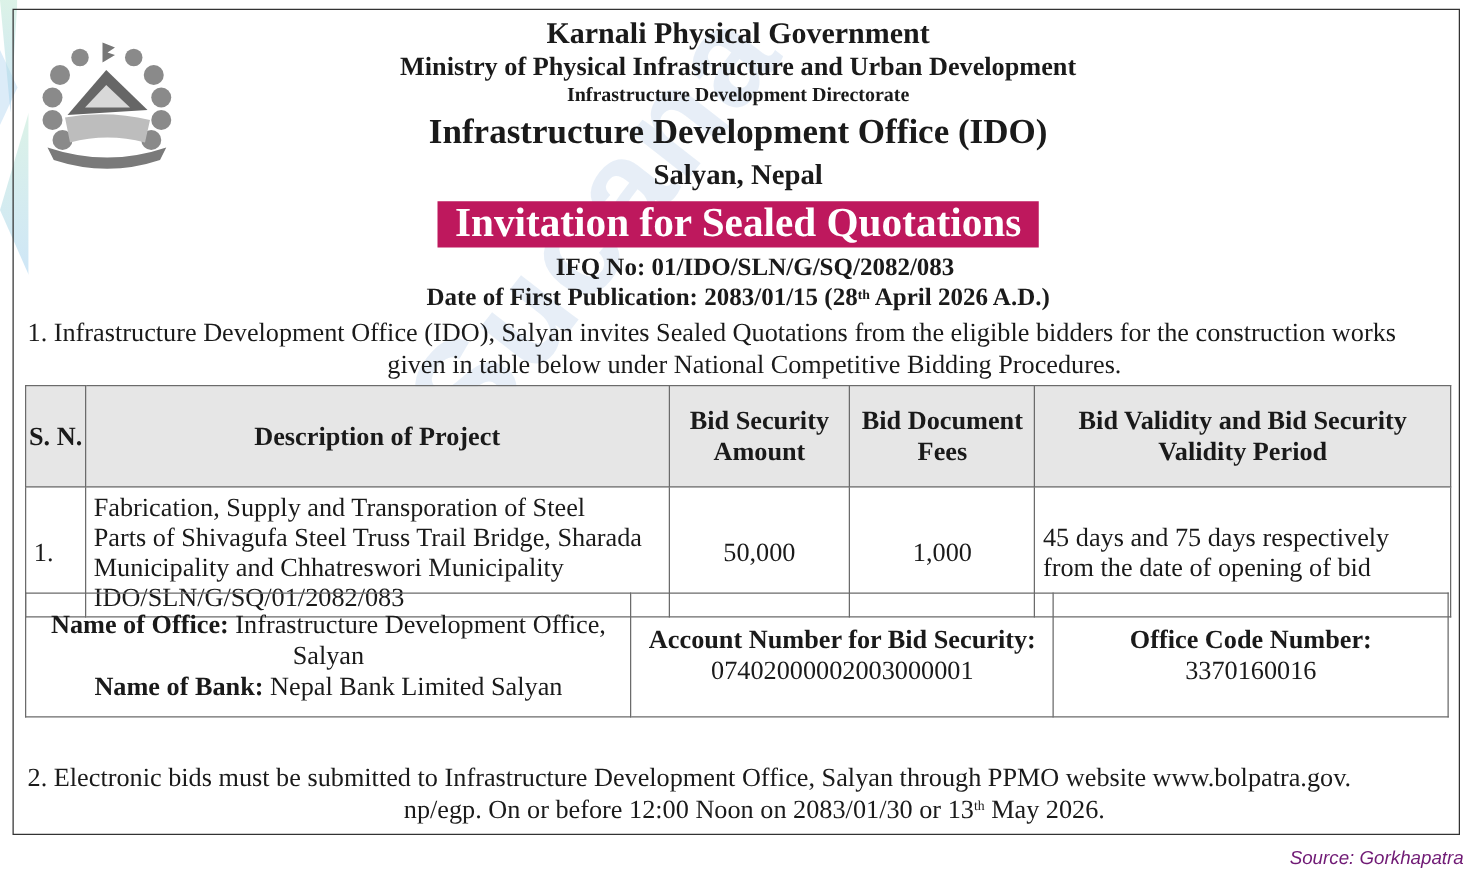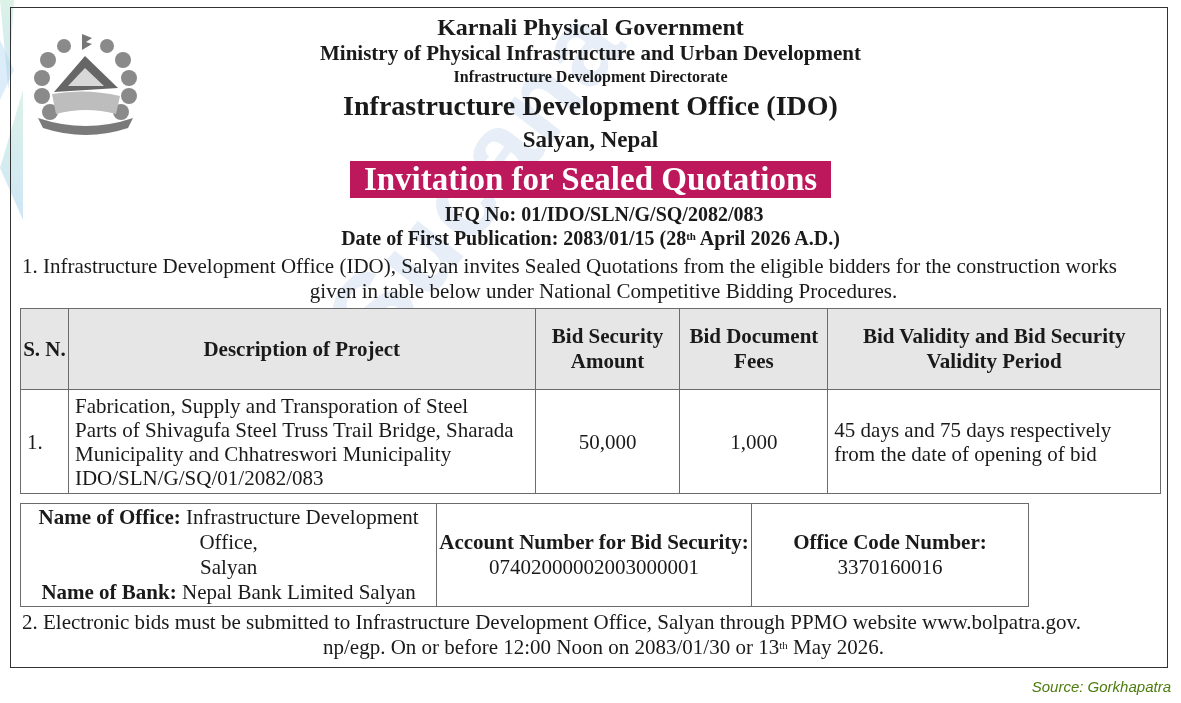--- a/index.html
+++ b/index.html
@@ -28,24 +28,24 @@
   .para { position: absolute; left: 22px; width: 1140px; font-size: 21px; line-height: 25px; }
   .para .cont { padding-left: 23px; display: block; text-align: center; }
   .p1 { top: 254px; }
   .p2 { top: 610px; }
   table { border-collapse: collapse; position: absolute; border-radius: 6px; }
   .main-table { left: 20px; top: 308px; width: 1141px; }
   .main-table th, .main-table td { border: 1.5px solid #6b6b6b; font-size: 21px; }
   .main-table th { background: #e6e6e6; font-weight: bold; line-height: 25px; height: 78px; text-align: center; }
   .main-table td { line-height: 24px; height: 101px; text-align: center; vertical-align: middle; }
   .main-table td.left { text-align: left; padding-left: 6px; }
-  .info-table { left: 20px; top: 503px; width: 1009px; }
+  .info-table { left: 20px; top: 474px; width: 1139px; }
   .info-table td { border: 1.5px solid #6b6b6b; font-size: 21px; line-height: 25px; height: 96px; text-align: center; vertical-align: middle; }
   b.lbl { font-weight: bold; }
-  .source { position: absolute; right: 10px; top: 678px; font-family: "Liberation Sans", sans-serif; font-style: italic; font-size: 15px; color: #4d7c0f; }
+  .source { position: absolute; right: 10px; top: 678px; font-family: "Liberation Sans", sans-serif; font-style: italic; font-size: 15px; color: #701a75; }
 </style>
 </head>
 <body>
 
 <div class="wm-arrow wm-left"></div>
 <div class="wm-top"></div>
 <div class="wm-right"></div>
 <div class="wm-text">Sucana</div>
 
 <div class="frame"></div>

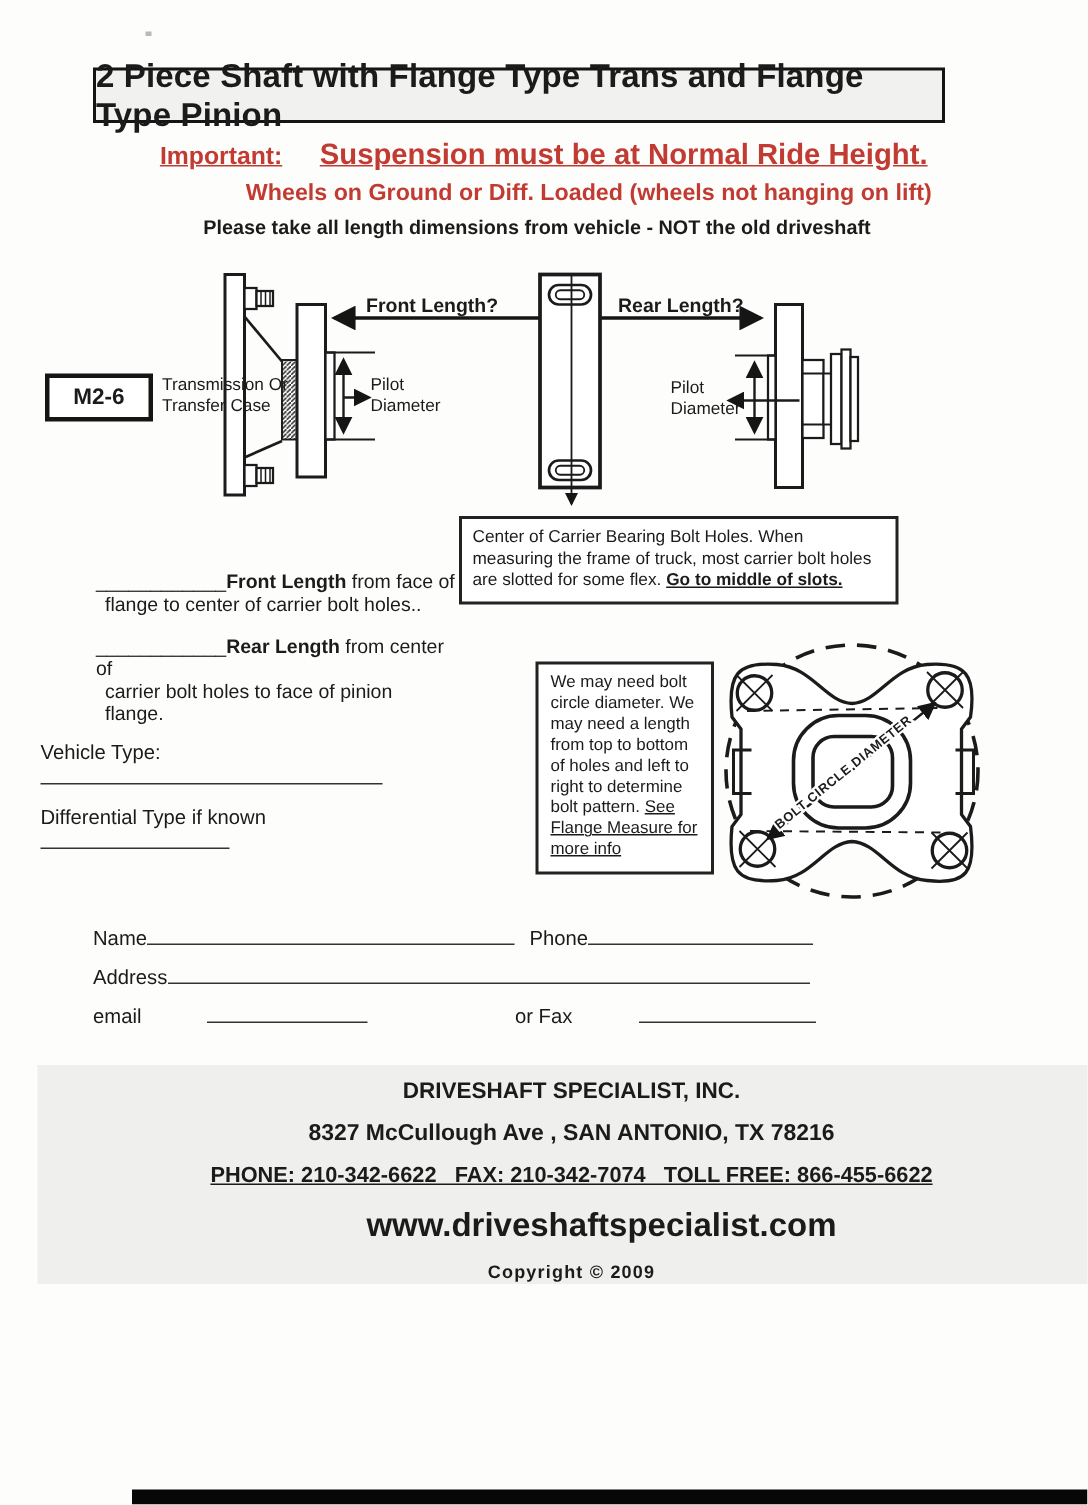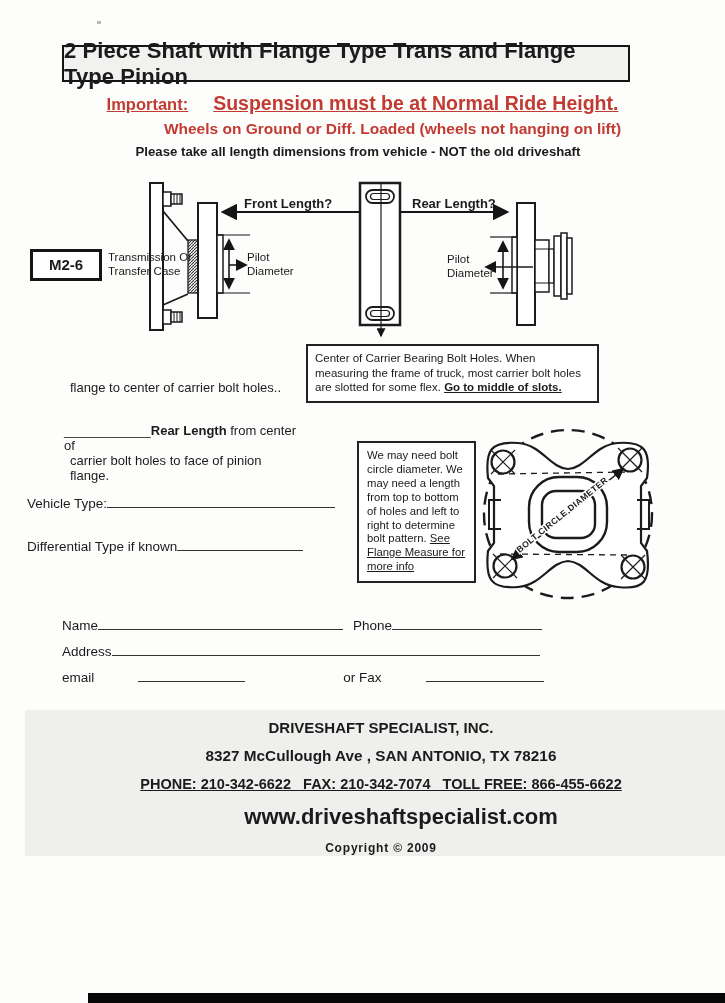--- a/index.html
+++ b/index.html
@@ -43,21 +43,21 @@
     left:306px; top:344px; width:275px; border:2px solid #222; background:#fff;
     padding:5px 7px 6px 7px; font-size:11.5px; line-height:14.5px;
   }
   .carrier-box .emph { font-weight:bold; text-decoration:underline; }
 
   .mpara { font-size:13px; line-height:15px; width:240px; }
   #mp1 { left:64px; top:380px; }
   #mp2 { left:64px; top:423px; }
   .mpara .l2 { margin-left:6px; }
 
-  .vrow { font-size:13.5px; display:flex; align-items:baseline; }
+  .vrow { font-size:13.5px; display:flex; align-items:baseline;flex-direction:column; }
   #vehicle { left:27px; top:494px; }
   #diff    { left:27px; top:537px; }
   .blank { display:inline-block; border-bottom:1.5px solid #333; height:13px; }
 
   .bolt-box {
     left:357px; top:441px; width:101px; border:2px solid #222; background:#fff;
     padding:6px 6px 7px 8px; font-size:11.3px; line-height:13.9px;
   }
   .bolt-box .u { text-decoration:underline; }
 
@@ -168,20 +168,21 @@
 <div class="abs pilot-lbl" id="pilot-right">
   <div>Pilot</div>
   <div>Diameter</div>
 </div>
 
 <div class="abs carrier-box">
   <span>Center of Carrier Bearing Bolt Holes.  When measuring the frame of truck, most carrier bolt holes are slotted for some flex. </span><span class="emph">Go to middle of slots.</span>
 </div>
 
 <div class="abs mpara" id="mp1">
+  <div><span>____________</span><b>Front Length</b><span> from face of</span></div>
   <div class="l2">flange to center of carrier bolt holes..</div>
 </div>
 <div class="abs mpara" id="mp2">
   <div><span>____________</span><b>Rear Length</b><span> from center of</span></div>
   <div class="l2">carrier bolt holes to face of pinion flange.</div>
 </div>
 
 <div class="abs vrow" id="vehicle">
   <span class="lab">Vehicle Type:</span>
     <span class="blank" style="width:228px"></span>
---------------
Your objective: If a record holds a picture, leave the picture out and print everything else exactly.

Exercise solution:
--- a/index.html
+++ b/index.html
@@ -28,24 +28,24 @@
   .para { position: absolute; left: 22px; width: 1140px; font-size: 21px; line-height: 25px; }
   .para .cont { padding-left: 23px; display: block; text-align: center; }
   .p1 { top: 254px; }
   .p2 { top: 610px; }
   table { border-collapse: collapse; position: absolute; border-radius: 6px; }
   .main-table { left: 20px; top: 308px; width: 1141px; }
   .main-table th, .main-table td { border: 1.5px solid #6b6b6b; font-size: 21px; }
   .main-table th { background: #e6e6e6; font-weight: bold; line-height: 25px; height: 78px; text-align: center; }
   .main-table td { line-height: 24px; height: 101px; text-align: center; vertical-align: middle; }
   .main-table td.left { text-align: left; padding-left: 6px; }
-  .info-table { left: 20px; top: 503px; width: 1009px; }
+  .info-table { left: 20px; top: 474px; width: 1139px; }
   .info-table td { border: 1.5px solid #6b6b6b; font-size: 21px; line-height: 25px; height: 96px; text-align: center; vertical-align: middle; }
   b.lbl { font-weight: bold; }
-  .source { position: absolute; right: 10px; top: 678px; font-family: "Liberation Sans", sans-serif; font-style: italic; font-size: 15px; color: #4d7c0f; }
+  .source { position: absolute; right: 10px; top: 678px; font-family: "Liberation Sans", sans-serif; font-style: italic; font-size: 15px; color: #701a75; }
 </style>
 </head>
 <body>
 
 <div class="wm-arrow wm-left"></div>
 <div class="wm-top"></div>
 <div class="wm-right"></div>
 <div class="wm-text">Sucana</div>
 
 <div class="frame"></div>

--- a/index.html
+++ b/index.html
@@ -43,21 +43,21 @@
     left:306px; top:344px; width:275px; border:2px solid #222; background:#fff;
     padding:5px 7px 6px 7px; font-size:11.5px; line-height:14.5px;
   }
   .carrier-box .emph { font-weight:bold; text-decoration:underline; }
 
   .mpara { font-size:13px; line-height:15px; width:240px; }
   #mp1 { left:64px; top:380px; }
   #mp2 { left:64px; top:423px; }
   .mpara .l2 { margin-left:6px; }
 
-  .vrow { font-size:13.5px; display:flex; align-items:baseline; }
+  .vrow { font-size:13.5px; display:flex; align-items:baseline;flex-direction:column; }
   #vehicle { left:27px; top:494px; }
   #diff    { left:27px; top:537px; }
   .blank { display:inline-block; border-bottom:1.5px solid #333; height:13px; }
 
   .bolt-box {
     left:357px; top:441px; width:101px; border:2px solid #222; background:#fff;
     padding:6px 6px 7px 8px; font-size:11.3px; line-height:13.9px;
   }
   .bolt-box .u { text-decoration:underline; }
 
@@ -168,20 +168,21 @@
 <div class="abs pilot-lbl" id="pilot-right">
   <div>Pilot</div>
   <div>Diameter</div>
 </div>
 
 <div class="abs carrier-box">
   <span>Center of Carrier Bearing Bolt Holes.  When measuring the frame of truck, most carrier bolt holes are slotted for some flex. </span><span class="emph">Go to middle of slots.</span>
 </div>
 
 <div class="abs mpara" id="mp1">
+  <div><span>____________</span><b>Front Length</b><span> from face of</span></div>
   <div class="l2">flange to center of carrier bolt holes..</div>
 </div>
 <div class="abs mpara" id="mp2">
   <div><span>____________</span><b>Rear Length</b><span> from center of</span></div>
   <div class="l2">carrier bolt holes to face of pinion flange.</div>
 </div>
 
 <div class="abs vrow" id="vehicle">
   <span class="lab">Vehicle Type:</span>
     <span class="blank" style="width:228px"></span>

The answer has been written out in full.